Select Page

Industrial market remains “robust” in major Canadian cities despite economic challenges

Rate hikes and signs of a possible recession have meant purchasing power for industrial properties isn’t as strong as last year. Still, the sector remains robust in Canada’s largest cities. 

There is a lack of supply and constant demand in Montreal, Toronto and Vancouver, driven in part by the transformation of consumer buying habits during the pandemic. 

“People were spending enormous amounts online, which boosted the e-commerce sector,” says Frederick Normand at Keller Williams in Montreal. 

Consumers faced with lockdowns and reduced in-person shopping options turned to online sellers, and businesses forced to shut down learned to pivot by either expanding their online presence or creating one. With the growth of orders and the consequential increase of stock, businesses needed a facility to store and distribute expanding inventory. 

According to Cushman & Wakefield’s national market report, “up until the third quarter of 2022, vacancy had ticked steadily downwards every quarter, setting new records and then subsequently seeing that record broken the next quarter.” 

 

Vancouver 

 

Gavin Brar, an industrial broker at Keller Williams in Vancouver, says that although buying has waned as a result of interest rates, “the leasing side is still strong.” Smaller food operators and brewers are some of the businesses propelling growth, but it varies widely across the city. 

What’s remained constant is demand, he points out. “That was true even before the pandemic when approximately up to 50 per cent of pre-constructed properties were already spoken for.” 

And that’s a result of “inventory shortage,” according to Brar, who says developers have limited expansion options in a city bordered by an ocean, mountains and the U.S. border. 

In response, multilevel mixed-use complexes are catching on, Brar points out. In fact, a multilevel industrial and office complex is currently underway in South Vancouver. The ground level will be devoted to warehouse space, while the top levels will feature offices. 

“There’s been a lot of innovation and creativity,” says Brar. “Challenges have given way to some great ideas.” 

 

Montreal 

 

Frederick Normand says that while “the market has slowed down compared to June 2022 when sales were through the roof,” demand remains relatively strong due to constrained supply. 

Paul Fredette from Cushman & Wakefield in Montreal agrees, pointing out that for the foreseeable future, “shortage of available buildings to purchase or lease and the very low inventory of available land to develop will be an ongoing concern and keep vacancy rates very low.”
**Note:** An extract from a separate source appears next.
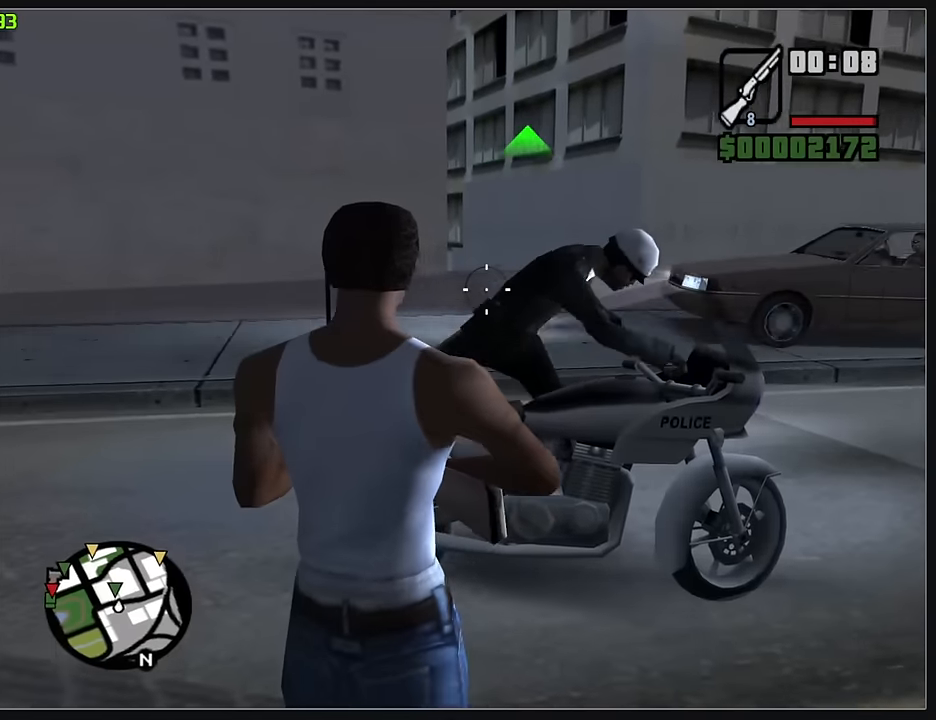
{"keys": [], "mouse": ["left", "right"], "events": []}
So what are the areas seeing the most growth? “We see higher demand in warehousing, distribution and 3PL services,” Fredette says. 

As for what’s in store, “anything can happen,” Normand notes, adding that current interest rates and a possible recession are two variables that muddy the waters. 
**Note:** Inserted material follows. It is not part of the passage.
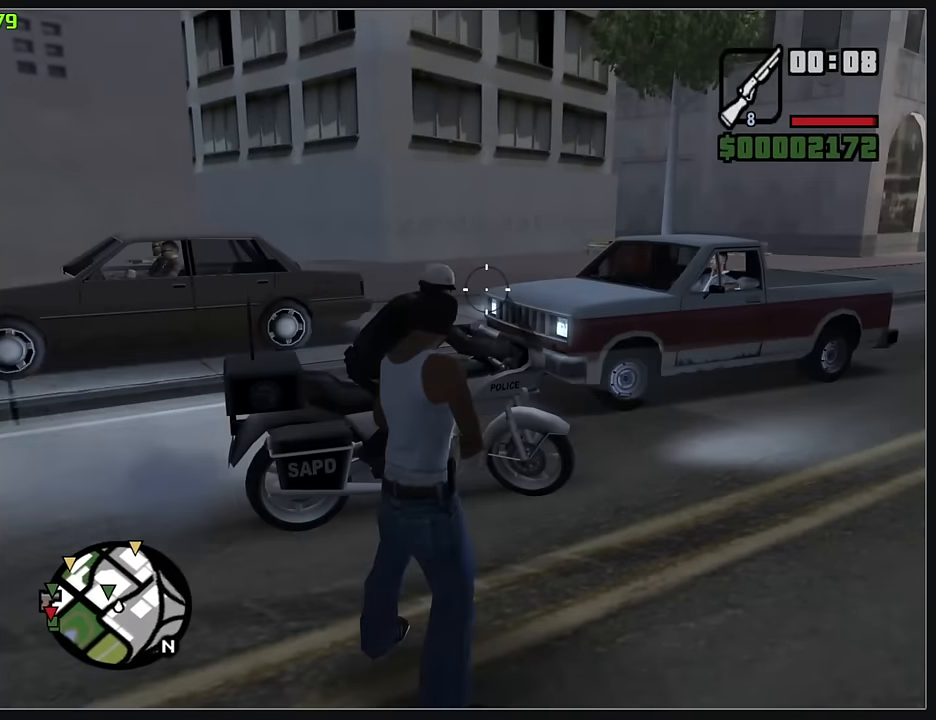
{"keys": [], "mouse": ["left", "right"], "events": []}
But for now, the industrial sector in Montreal remains robust. “There are still those who need space for their expanding businesses,” explains Normand. 

“The industrial market is very much in demand,” says Fredette, “and most of the attention from investors is aimed toward properties.” 

 

Toronto 

 

 “The GTA continues to see strong interest for industrial space; however, due to economic conditions, we are seeing a modest reduction in demand,” says Jonathan Peretz at JLL in Toronto. But he fully expects a turnaround. 

“We believe leasing momentum will increase mid-2023 as the industrial occupier market remains strong with many users on the sideline waiting to make decisions.” 

According to Peretz, manufacturing, automotive, and food and beverage companies are helping fuel this trend, adding that “Toronto’s proximity to population along with its connectivity to 400 series highways and intermodal hubs are key to its desirability for industrial users.”

Similar to the situation in Montreal, the Toronto industrial sector is noticing “an increase in demand from 3PLs as companies look to outsource their supply chain processes.” 

So what are the expectations for the coming months? 

“With the GTA being an incredibly tight market sitting at below one per cent vacancy,” Peretz says, “we will see increased momentum in the second half of the year.”